By now, everyone knows that failing to obtain health insurance can be costly when tax season arrives. But there are a couple of scenarios you’ll want to consider before assuming you’re stuck. First, while you’re required to have a qualified health plan, you’re not obligated to choose any one provider. As such, it pays to shop around. Even if your employer offers coverage, for example, you might just have a cheaper option with a private provider. Alternatively, if your work and financial situation is dire, you may qualify for a health coverage exemption. In fact, there are a number of different exemptions for which you may be eligible. Even a penny saved is a penny earned.

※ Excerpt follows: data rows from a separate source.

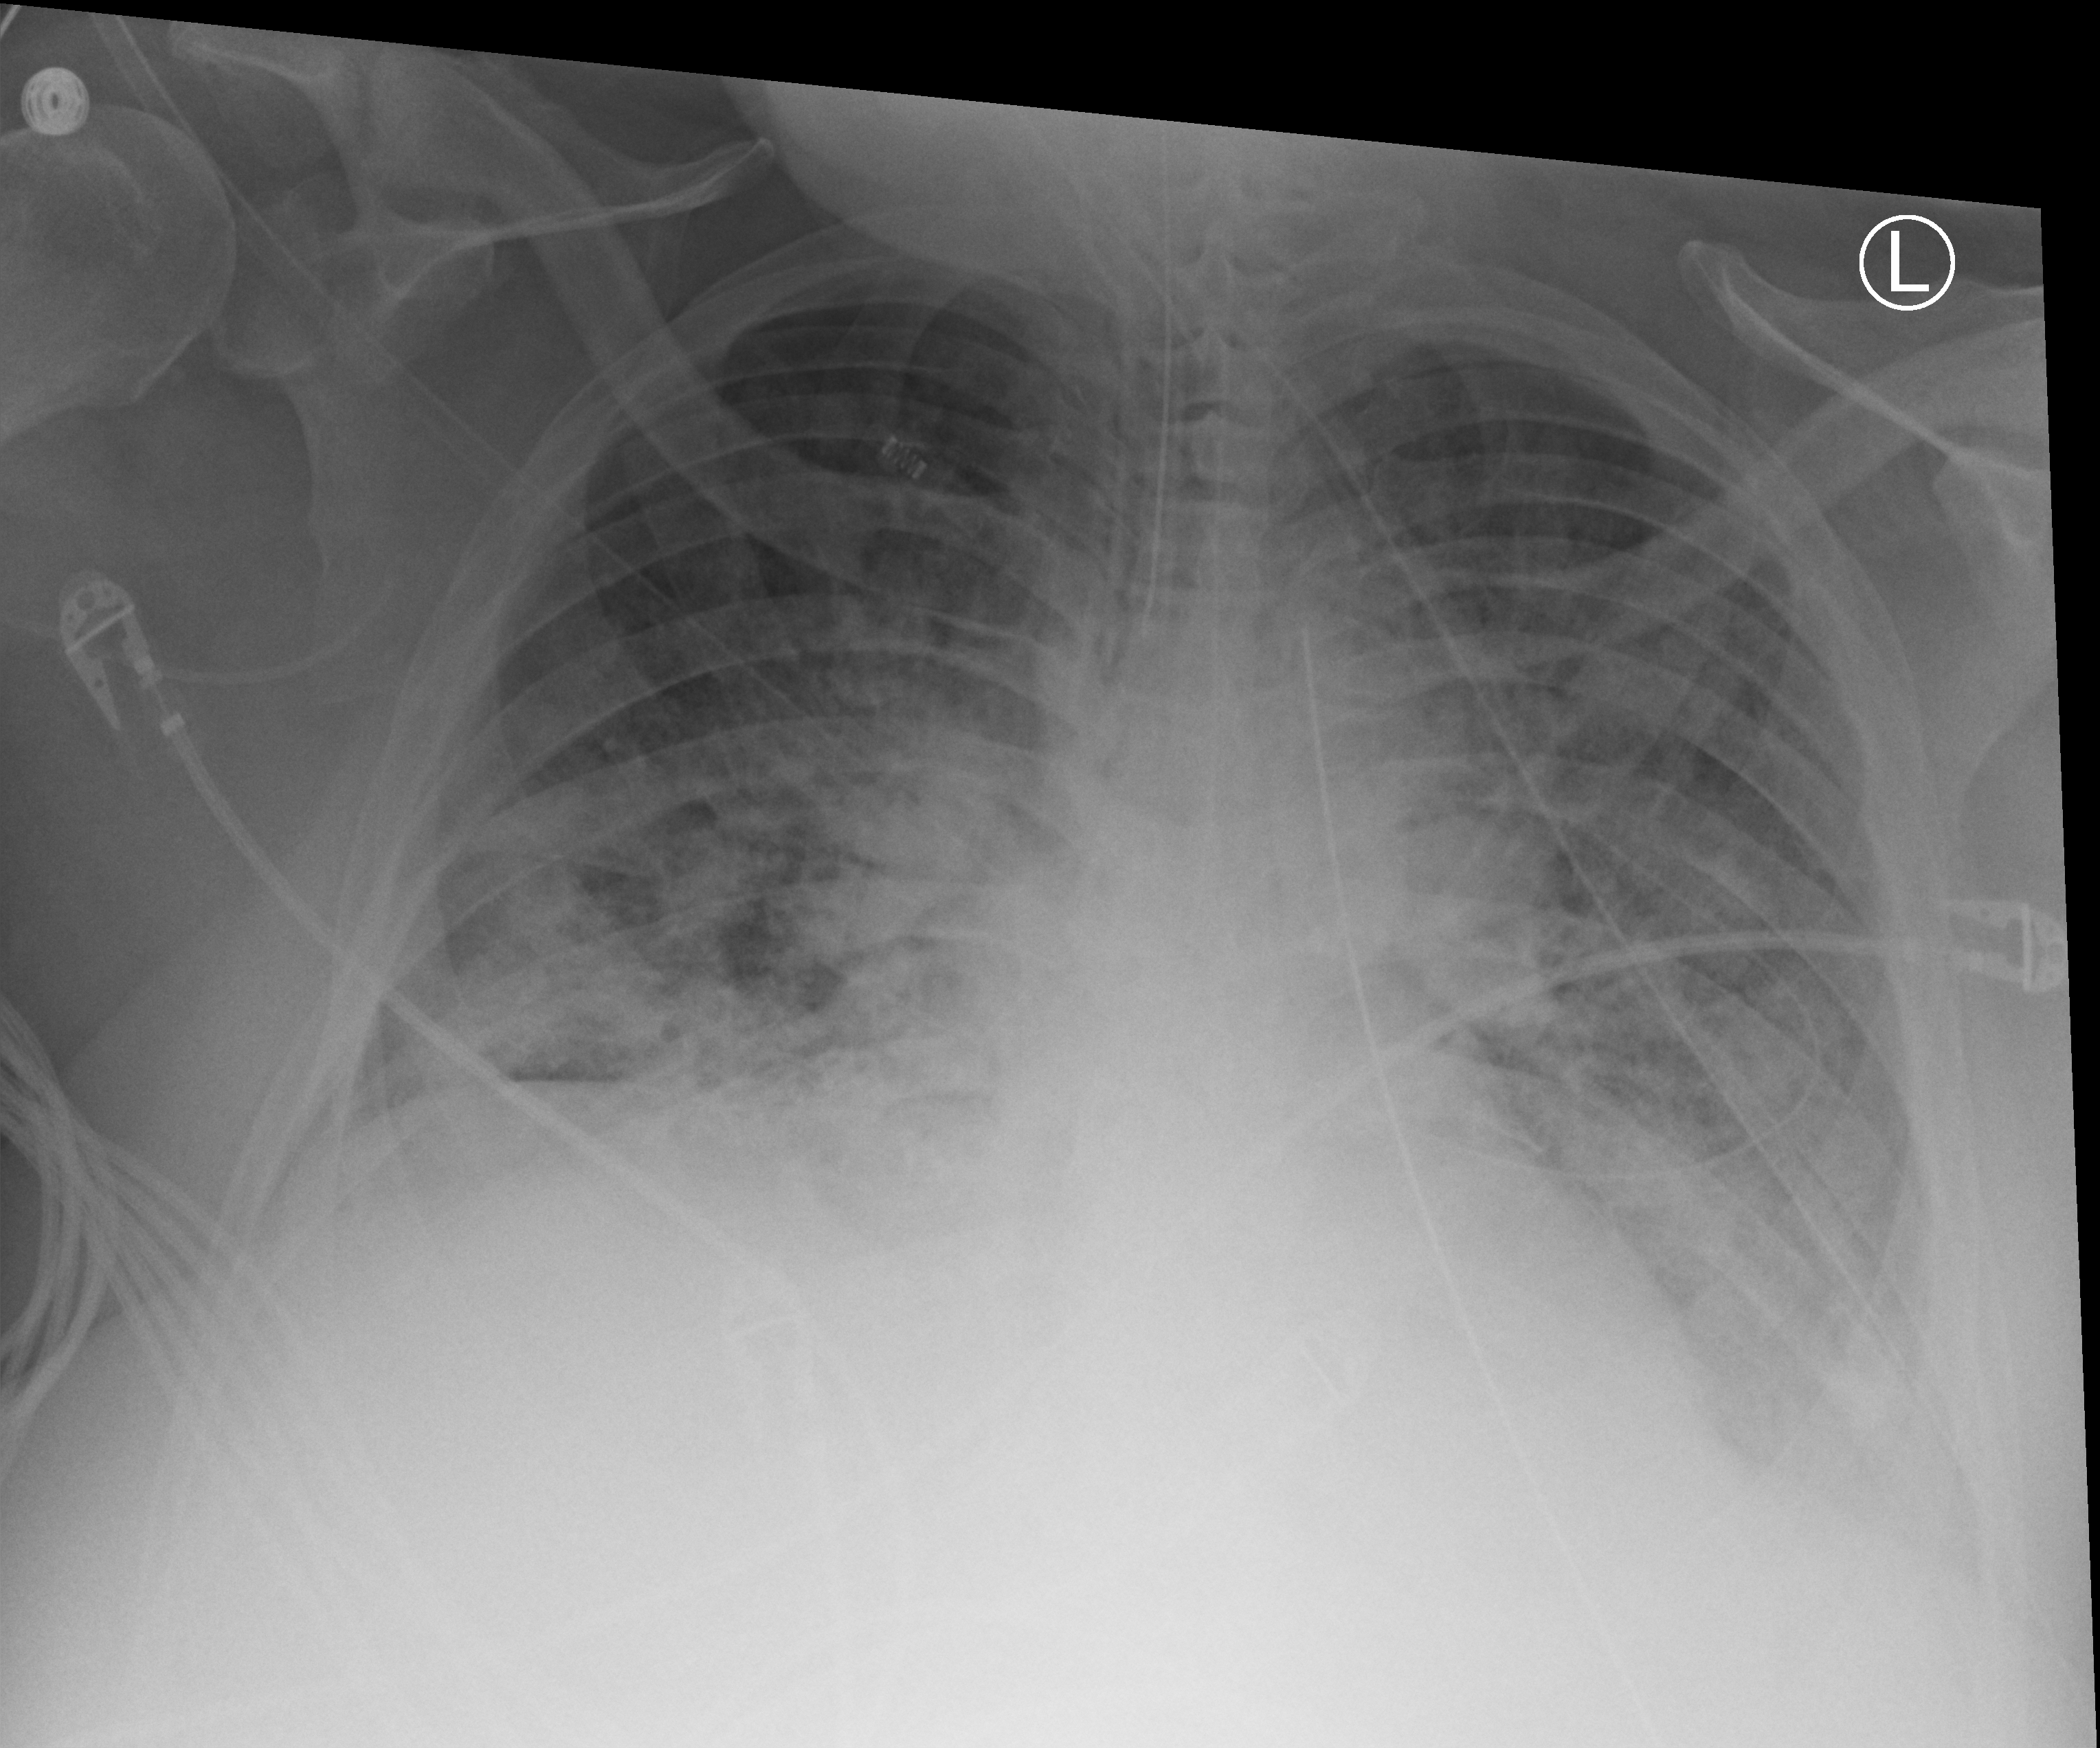
Bedside chest radiograph (computed radiography); anteroposterior (AP) projection. Male patient hospitalised with COVID-19, age 60–74 years.
Admission-level facts for this patient (not findings on this image; timing relative to this image not recorded): smoking status (admission record): never; hypertension (admission record): yes.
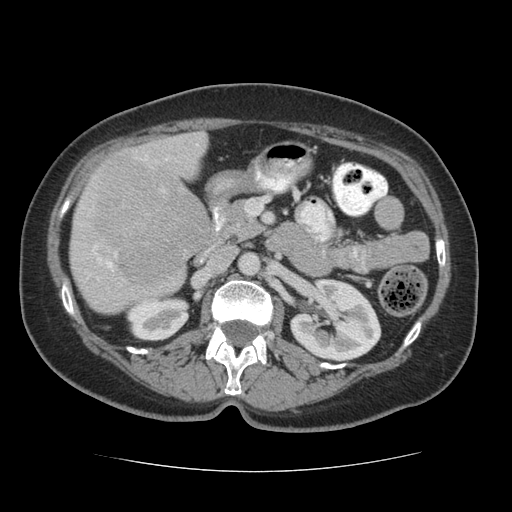
Contrast-enhanced abdominal CT (liver protocol), one axial slice. Position 22 of 75 along the scan axis. 140 kVp. Soft-tissue window (W 400 / L 40 HU). 2.5 mm slice thickness. 512 × 512 image matrix, field of view 360 × 360 mm. From the clinical record (not read from this slice): diagnosis: hepatocellular carcinoma (patient treated with transarterial chemoembolisation; whether this scan precedes or follows treatment is not stated here); TNM stage (as recorded): Stage-I; Child-Pugh class: A; tumour differentiation: moderately differentiated; tumour nodularity: uninodular.
Outlined on this slice (semi-automatic segmentation, software-assisted and operator-edited):
- liver parenchyma outside the tumour (the mass and vessels are separate outlines, so this box may not span the whole liver): box from (x=70, y=132) to (x=210, y=314) px
- mass: (x=83, y=154)–(x=209, y=291)
- portal vein: (x=97, y=144)–(x=198, y=279)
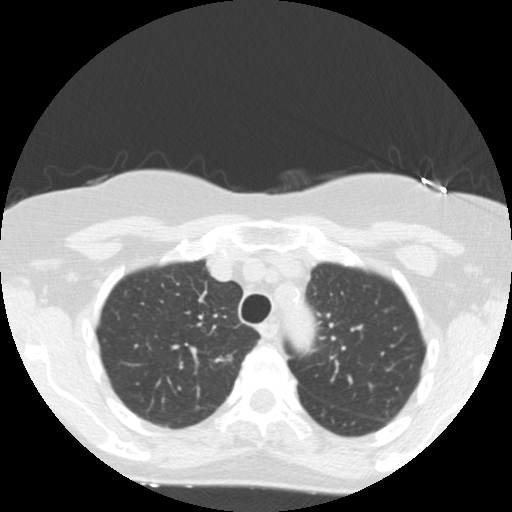
Chest CT (low-dose screening protocol), one axial image; first (baseline) screen; lung window (W 1500 / L -600 HU); slice 37 of 155 in the series; 512 × 512 image matrix, field of view 300 × 300 mm. Female, age 67 years at enrolment. Former smoker at enrolment.
Expert reader's lesion annotation, bounding box [x1, y1, x2, y2] px = [194, 340, 255, 386]. The exam's reader record, not a measurement of the box and not confirmed to be the same lesion: non-calcified nodule or mass ≥4 mm, right upper lobe, 16 × 7 mm, poorly defined margins, mixed attenuation. Official screen result: positive, change unspecified: nodule(s) >= 4 mm or enlarging nodule(s), mass(es), or other non-specific abnormalities suspicious for lung cancer. Participant outcome: lung cancer diagnosed 132 days after this screen — adenocarcinoma, NOS, right upper lobe, moderately differentiated (G2), stage IA (AJCC 6th edition), 13 mm at pathology.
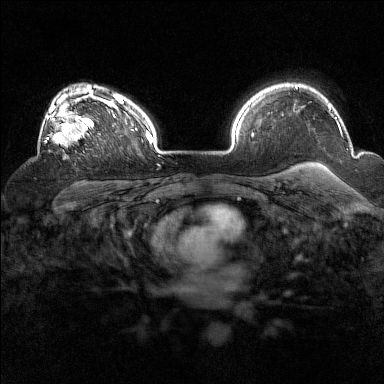
Breast MRI (dynamic contrast-enhanced), one axial slice; slice 110 of 160 in the series (ordered by position); dynamic contrast-enhanced series, time point 2 of 7 at this slice position (early post-contrast); 1.5 T; TE 1.8 ms, TR 5 ms; 1 mm slice thickness; 384 × 384 image matrix. Female patient.
Outlined on this slice (semi-automatically segmented with operator editing):
- enhancing-tissue mask used for the functional tumour volume (all voxels passing the contrast-enhancement thresholds inside the analysis volume; usually the tumour): bounding box <45,93,94,148> (left, top, right, bottom; pixels)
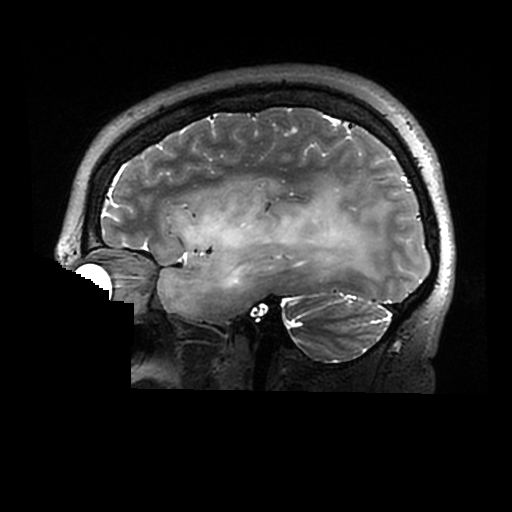
Brain MRI from a brain-tumour surgery series, one sagittal slice; 0.6 mm slice thickness; 512 × 512 image matrix, field of view 240 × 240 mm. From the clinical record (not read from this slice): histopathology: Astrocytoma; WHO grade: 2; IDH mutation: yes.
Structures marked on this image (manually delineated by an expert):
- tumour: box from (x=156, y=181) to (x=384, y=314) px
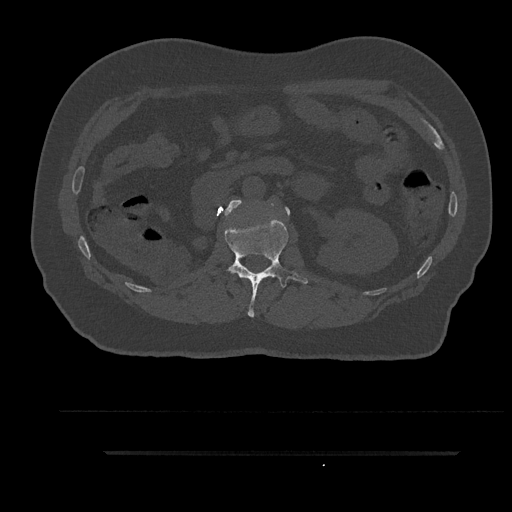
CT including the spine, one axial slice. Slice 165 of 797 in the series (ordered by position). Bone window (W 1800 / L 400 HU). 0.5 mm slice thickness. 512 × 512 image matrix. Patient: male, 63 years. Case-level facts recorded for this patient, not image findings: primary cancer: renal.
Outlined on this slice (semi-automatic segmentation, software-assisted and operator-edited):
- L1 vertebra: bounding box <225,218,308,318> (left, top, right, bottom; pixels)
- L2 vertebra: <224,200,290,216>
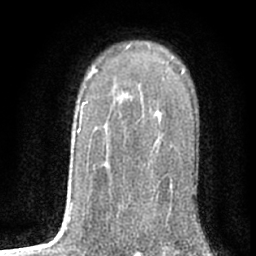
Breast MRI (dynamic contrast-enhanced), one axial slice; slice 47 of 76 in the series (ordered by position); cropped to one breast; dynamic contrast-enhanced series, time point 2 of 7 at this slice position (early post-contrast); 1.5 T; TE 3 ms, TR 6.3 ms; 2.4 mm slice thickness; 256 × 256 image matrix, field of view 140 × 140 mm. Female patient.
Structures marked on this image (semi-automatic segmentation, software-assisted and operator-edited):
- enhancing-tissue mask used for the functional tumour volume (all voxels passing the contrast-enhancement thresholds inside the analysis volume; usually the tumour): box from (x=157, y=110) to (x=161, y=113) px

Deduction and Credit Oversights
It’s easy to overlook important money-savers, particularly when you’re hastily preparing a tax return (who really wants to spend more time than necessary dealing with taxes?). A little legwork, though, can not only cut any tax bill, it can actually mean a bigger refund. If you don’t feel comfortable exploring these options on your own without making a mistake, talk to a reputable tax professional. Even if you pay for their service just this year, you can use this as a learning experience for future filing.
A silver lining to exercising some healthy philanthropy comes when it’s time to pay the tax man. If your donations were to a federally-recognized charity (see IRS.gov for details), you can take a deduction on your return. While this might sound like a minor addendum, it can make all the difference when you’re writing that check to the Treasury Department.
Regardless of your tax action plan, you may find it helpful to consult with a licensed tax professional. While it’s smart to scrape for every dollar you can get, you also don’t want to make an overzealous error. Creating a tax debt from a filing mistake truly defeats the purpose of looking for tax savings. Whether you’re preventing a problem or attending to one, though, a licensed tax professional is a good friend to have.